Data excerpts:
Segment Open
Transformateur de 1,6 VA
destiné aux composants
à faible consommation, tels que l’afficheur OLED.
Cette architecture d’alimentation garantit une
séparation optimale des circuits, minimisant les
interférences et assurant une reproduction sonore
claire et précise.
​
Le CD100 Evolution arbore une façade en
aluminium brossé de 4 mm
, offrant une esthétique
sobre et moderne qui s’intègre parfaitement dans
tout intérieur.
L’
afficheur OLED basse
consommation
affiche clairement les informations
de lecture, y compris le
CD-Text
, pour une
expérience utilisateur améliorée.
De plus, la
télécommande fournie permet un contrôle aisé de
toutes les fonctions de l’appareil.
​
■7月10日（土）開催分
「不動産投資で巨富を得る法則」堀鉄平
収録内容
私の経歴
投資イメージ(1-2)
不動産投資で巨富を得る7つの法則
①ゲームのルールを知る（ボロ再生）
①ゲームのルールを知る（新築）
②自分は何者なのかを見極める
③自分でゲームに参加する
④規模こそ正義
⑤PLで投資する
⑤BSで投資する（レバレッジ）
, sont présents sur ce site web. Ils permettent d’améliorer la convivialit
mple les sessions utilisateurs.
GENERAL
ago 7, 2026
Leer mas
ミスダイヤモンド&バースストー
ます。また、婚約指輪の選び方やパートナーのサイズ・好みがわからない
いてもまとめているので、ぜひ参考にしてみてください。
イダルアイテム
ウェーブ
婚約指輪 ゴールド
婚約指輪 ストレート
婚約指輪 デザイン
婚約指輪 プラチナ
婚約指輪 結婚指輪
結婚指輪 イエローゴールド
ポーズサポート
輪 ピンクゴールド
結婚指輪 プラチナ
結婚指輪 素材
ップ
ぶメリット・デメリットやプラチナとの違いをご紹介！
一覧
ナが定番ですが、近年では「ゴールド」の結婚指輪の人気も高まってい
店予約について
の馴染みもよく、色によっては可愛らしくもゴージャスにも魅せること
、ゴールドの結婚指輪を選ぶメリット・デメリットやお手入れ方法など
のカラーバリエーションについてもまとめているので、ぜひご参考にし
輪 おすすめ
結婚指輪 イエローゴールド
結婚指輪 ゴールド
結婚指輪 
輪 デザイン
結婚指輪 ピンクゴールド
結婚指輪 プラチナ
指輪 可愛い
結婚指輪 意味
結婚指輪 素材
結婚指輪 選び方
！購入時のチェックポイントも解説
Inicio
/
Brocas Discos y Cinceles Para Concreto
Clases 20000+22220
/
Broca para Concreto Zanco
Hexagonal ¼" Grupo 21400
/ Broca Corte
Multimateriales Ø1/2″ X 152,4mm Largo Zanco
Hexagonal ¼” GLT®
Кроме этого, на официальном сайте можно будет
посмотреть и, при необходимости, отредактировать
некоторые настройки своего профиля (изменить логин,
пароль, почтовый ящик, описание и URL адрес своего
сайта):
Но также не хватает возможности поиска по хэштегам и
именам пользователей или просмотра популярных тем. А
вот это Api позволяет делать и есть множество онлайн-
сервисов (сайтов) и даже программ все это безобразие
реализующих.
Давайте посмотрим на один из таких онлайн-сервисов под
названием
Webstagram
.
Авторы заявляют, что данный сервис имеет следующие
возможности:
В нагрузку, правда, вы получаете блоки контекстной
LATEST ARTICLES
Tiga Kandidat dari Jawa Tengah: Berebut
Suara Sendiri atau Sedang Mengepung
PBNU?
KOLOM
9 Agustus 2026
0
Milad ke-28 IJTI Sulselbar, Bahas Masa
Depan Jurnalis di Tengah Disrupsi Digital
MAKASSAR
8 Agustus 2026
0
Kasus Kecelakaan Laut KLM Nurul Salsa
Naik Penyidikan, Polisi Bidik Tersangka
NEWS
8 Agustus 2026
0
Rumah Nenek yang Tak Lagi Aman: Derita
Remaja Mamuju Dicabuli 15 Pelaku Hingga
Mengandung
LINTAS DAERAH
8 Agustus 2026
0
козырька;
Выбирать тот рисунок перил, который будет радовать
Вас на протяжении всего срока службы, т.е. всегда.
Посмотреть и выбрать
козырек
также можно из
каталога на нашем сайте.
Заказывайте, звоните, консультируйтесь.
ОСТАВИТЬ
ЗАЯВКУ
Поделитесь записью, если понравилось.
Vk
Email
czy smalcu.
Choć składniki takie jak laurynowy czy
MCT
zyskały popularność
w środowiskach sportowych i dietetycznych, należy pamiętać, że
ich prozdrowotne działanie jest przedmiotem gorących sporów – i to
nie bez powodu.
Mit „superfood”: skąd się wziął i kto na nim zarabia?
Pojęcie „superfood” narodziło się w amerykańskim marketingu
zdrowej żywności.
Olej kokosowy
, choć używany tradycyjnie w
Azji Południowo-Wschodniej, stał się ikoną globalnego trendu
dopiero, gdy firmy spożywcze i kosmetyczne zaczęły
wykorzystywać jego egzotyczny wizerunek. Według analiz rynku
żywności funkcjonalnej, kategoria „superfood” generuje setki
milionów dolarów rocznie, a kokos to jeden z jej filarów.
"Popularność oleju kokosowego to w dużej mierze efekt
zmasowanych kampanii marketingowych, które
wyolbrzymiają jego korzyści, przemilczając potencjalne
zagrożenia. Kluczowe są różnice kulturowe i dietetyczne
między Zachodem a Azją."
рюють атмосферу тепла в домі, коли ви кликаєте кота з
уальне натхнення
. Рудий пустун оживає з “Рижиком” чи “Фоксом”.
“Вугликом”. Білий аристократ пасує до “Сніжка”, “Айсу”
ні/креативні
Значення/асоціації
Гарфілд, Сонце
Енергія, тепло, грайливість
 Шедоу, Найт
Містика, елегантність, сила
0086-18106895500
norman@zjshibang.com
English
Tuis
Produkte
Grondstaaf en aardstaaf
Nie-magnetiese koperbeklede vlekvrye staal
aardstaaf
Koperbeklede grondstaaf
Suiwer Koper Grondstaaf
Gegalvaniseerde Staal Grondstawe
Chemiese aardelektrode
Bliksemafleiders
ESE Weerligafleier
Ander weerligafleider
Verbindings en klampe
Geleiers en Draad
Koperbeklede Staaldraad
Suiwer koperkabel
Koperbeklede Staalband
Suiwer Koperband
Segment Closed
*Instructions to follow:*
Please show every line of the records that holds the word "afficheur".

*Answer for this exercise:*
à faible consommation, tels que l’afficheur OLED.
afficheur OLED basse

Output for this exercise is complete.